Problem description: Copy verbatim the block of lines in the entries below whose first line contains "and variant malwares." and whose last line contains "1. UI update". Leave out all other lines.

[Data items]
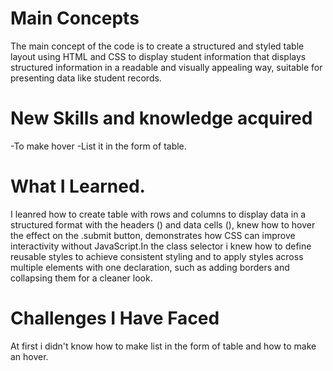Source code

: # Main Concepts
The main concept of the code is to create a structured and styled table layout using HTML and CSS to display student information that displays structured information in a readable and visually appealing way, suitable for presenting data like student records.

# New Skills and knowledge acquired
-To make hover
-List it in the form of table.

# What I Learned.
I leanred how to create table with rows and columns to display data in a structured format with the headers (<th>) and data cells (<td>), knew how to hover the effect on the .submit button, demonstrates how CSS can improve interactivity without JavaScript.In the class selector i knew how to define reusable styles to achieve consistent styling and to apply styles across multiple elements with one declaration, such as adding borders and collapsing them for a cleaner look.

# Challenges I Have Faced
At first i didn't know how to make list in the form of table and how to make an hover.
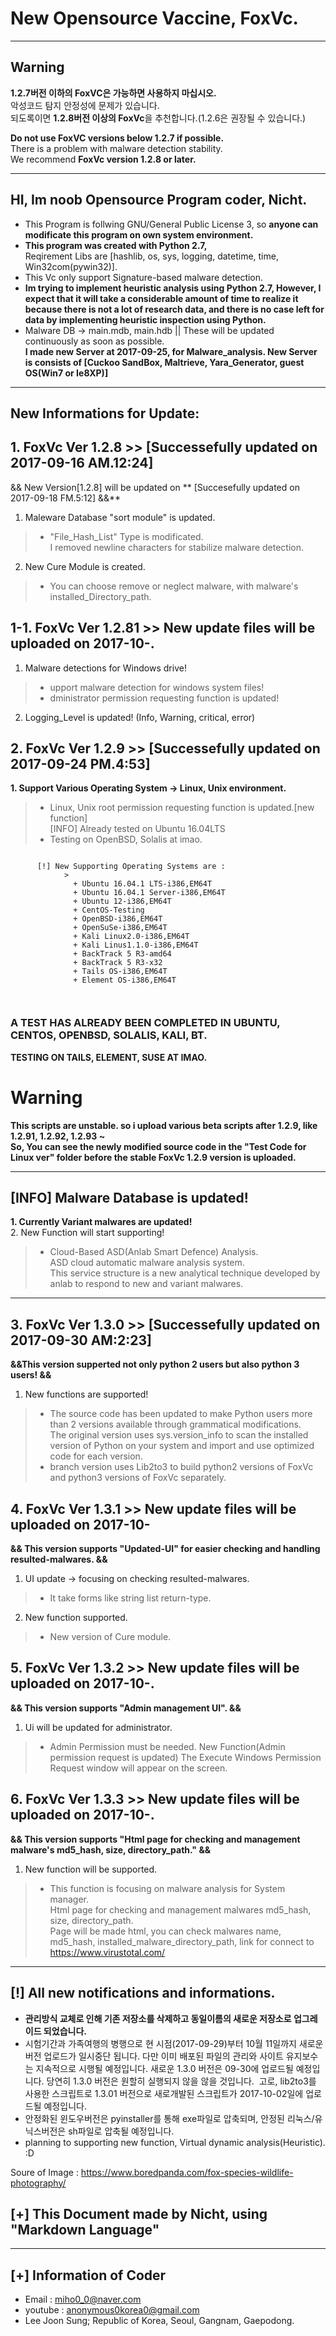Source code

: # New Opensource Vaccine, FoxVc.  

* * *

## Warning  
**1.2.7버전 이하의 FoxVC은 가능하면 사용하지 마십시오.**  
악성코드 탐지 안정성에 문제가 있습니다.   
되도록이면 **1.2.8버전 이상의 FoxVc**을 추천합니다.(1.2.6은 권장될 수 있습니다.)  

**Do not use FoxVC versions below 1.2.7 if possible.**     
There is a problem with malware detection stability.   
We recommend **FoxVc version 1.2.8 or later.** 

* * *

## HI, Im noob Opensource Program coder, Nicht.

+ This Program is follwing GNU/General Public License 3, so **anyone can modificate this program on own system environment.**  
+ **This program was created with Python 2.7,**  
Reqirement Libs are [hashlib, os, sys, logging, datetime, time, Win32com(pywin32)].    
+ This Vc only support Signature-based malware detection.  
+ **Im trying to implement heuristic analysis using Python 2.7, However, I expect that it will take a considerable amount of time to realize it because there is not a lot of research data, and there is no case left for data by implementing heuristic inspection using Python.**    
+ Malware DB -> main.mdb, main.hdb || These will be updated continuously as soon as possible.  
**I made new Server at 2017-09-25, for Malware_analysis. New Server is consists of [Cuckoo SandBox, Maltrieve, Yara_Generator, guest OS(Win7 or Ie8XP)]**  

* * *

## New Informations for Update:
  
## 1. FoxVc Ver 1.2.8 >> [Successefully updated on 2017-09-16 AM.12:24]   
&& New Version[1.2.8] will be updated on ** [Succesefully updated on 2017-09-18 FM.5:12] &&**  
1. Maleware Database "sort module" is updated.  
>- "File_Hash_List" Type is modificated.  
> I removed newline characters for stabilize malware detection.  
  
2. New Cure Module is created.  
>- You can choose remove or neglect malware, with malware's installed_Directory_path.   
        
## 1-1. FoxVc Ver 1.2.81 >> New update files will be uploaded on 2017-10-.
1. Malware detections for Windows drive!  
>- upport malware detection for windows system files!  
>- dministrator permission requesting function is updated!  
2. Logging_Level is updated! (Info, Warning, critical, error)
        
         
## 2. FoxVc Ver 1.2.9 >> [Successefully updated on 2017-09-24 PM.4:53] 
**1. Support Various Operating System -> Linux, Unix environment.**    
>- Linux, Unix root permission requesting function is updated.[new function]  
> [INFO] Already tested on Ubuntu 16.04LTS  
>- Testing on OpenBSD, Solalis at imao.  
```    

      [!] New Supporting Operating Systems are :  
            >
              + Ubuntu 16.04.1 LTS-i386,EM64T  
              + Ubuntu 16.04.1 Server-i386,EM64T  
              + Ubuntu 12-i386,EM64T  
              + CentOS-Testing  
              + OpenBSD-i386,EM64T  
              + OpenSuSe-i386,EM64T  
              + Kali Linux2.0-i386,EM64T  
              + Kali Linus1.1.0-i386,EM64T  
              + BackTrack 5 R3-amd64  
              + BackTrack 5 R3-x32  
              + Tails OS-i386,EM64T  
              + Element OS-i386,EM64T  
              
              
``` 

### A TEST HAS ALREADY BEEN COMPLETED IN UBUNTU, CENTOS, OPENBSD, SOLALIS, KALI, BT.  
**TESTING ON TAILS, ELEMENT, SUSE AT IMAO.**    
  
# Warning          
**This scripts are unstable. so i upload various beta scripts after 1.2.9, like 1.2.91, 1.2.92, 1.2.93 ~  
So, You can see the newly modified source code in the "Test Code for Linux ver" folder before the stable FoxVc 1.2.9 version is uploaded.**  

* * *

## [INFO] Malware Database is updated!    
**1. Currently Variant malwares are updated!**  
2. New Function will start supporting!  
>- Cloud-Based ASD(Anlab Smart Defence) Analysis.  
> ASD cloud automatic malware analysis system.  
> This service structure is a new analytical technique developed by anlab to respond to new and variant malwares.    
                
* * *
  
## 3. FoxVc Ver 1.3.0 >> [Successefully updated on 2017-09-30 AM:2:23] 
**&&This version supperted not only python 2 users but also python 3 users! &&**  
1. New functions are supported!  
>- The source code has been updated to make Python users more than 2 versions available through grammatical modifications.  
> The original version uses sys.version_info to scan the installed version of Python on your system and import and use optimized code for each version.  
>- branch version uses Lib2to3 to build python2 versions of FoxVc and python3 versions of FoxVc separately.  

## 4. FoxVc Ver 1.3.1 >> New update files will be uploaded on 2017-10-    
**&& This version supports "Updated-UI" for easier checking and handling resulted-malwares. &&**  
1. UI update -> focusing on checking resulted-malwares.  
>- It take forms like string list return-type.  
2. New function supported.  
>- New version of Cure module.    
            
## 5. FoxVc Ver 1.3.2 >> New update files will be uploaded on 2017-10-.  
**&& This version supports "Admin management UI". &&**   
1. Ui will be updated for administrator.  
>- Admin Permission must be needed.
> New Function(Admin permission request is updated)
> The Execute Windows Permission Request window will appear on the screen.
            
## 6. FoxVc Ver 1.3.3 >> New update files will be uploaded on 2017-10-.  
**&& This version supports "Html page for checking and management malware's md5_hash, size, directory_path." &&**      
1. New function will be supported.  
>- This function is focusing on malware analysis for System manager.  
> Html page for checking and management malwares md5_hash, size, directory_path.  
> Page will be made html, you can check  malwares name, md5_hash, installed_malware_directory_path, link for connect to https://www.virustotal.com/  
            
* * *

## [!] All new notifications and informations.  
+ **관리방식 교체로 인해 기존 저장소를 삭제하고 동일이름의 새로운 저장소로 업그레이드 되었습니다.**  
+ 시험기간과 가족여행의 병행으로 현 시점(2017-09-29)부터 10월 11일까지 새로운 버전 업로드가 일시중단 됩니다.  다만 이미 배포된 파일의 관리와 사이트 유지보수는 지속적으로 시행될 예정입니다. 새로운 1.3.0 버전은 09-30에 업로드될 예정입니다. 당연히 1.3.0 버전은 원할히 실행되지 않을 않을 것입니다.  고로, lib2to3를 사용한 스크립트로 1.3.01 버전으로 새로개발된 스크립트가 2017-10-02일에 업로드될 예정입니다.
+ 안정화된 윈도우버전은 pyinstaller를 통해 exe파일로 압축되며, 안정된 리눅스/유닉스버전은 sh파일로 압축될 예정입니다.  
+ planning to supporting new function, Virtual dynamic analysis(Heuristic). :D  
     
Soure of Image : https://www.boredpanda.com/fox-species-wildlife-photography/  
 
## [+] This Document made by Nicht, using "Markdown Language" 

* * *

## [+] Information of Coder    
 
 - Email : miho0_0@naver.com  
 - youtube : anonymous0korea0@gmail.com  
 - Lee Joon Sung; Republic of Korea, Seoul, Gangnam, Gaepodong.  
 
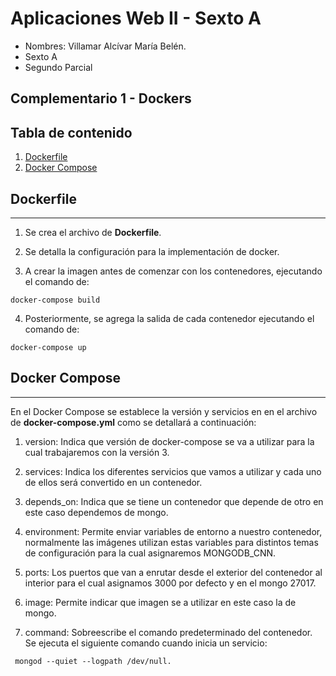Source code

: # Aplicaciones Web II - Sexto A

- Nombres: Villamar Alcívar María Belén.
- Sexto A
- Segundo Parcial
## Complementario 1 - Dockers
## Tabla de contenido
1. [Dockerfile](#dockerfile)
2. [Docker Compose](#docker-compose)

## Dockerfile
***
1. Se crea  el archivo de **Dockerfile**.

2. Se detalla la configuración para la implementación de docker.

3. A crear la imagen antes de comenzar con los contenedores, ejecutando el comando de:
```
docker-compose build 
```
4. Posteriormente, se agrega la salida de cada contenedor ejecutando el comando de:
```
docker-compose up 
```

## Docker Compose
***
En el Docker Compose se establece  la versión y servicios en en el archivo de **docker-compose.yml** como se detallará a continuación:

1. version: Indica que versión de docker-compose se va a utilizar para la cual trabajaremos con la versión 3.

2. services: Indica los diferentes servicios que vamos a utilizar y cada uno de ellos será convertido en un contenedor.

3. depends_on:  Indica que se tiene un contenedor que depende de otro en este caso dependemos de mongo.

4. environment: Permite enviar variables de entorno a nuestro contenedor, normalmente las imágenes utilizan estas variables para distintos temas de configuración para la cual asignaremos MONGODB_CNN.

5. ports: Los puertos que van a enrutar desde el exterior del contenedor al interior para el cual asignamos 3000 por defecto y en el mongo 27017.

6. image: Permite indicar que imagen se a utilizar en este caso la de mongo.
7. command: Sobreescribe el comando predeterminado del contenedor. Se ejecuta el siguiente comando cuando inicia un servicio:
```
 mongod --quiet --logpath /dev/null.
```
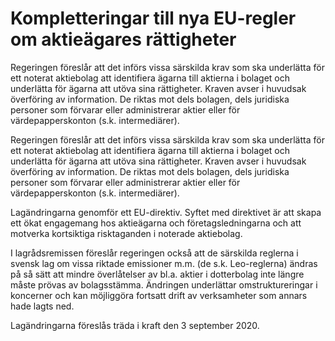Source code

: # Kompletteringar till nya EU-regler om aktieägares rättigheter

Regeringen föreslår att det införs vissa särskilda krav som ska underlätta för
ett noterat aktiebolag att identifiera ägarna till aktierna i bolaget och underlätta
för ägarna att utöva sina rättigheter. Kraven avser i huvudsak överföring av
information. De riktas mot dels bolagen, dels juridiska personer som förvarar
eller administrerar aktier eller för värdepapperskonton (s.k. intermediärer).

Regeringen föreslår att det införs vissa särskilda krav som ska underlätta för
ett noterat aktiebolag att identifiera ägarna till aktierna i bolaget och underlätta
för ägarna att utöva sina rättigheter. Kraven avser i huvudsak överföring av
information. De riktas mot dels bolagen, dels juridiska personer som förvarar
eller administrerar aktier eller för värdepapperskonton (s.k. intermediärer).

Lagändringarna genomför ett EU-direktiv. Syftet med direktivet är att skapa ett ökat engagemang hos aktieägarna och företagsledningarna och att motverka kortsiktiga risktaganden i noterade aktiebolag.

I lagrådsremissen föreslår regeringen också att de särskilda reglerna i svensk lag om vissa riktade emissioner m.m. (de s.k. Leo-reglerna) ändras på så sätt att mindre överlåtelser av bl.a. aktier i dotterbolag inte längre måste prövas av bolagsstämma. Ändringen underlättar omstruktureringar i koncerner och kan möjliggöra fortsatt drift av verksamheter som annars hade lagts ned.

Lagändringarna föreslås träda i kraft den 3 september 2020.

Solution for this exercise:
> This service structure is a new analytical technique developed by anlab to respond to new and variant malwares.    
                
* * *
  
## 3. FoxVc Ver 1.3.0 >> [Successefully updated on 2017-09-30 AM:2:23] 
**&&This version supperted not only python 2 users but also python 3 users! &&**  
1. New functions are supported!  
>- The source code has been updated to make Python users more than 2 versions available through grammatical modifications.  
> The original version uses sys.version_info to scan the installed version of Python on your system and import and use optimized code for each version.  
>- branch version uses Lib2to3 to build python2 versions of FoxVc and python3 versions of FoxVc separately.  

## 4. FoxVc Ver 1.3.1 >> New update files will be uploaded on 2017-10-    
**&& This version supports "Updated-UI" for easier checking and handling resulted-malwares. &&**  
1. UI update -> focusing on checking resulted-malwares.  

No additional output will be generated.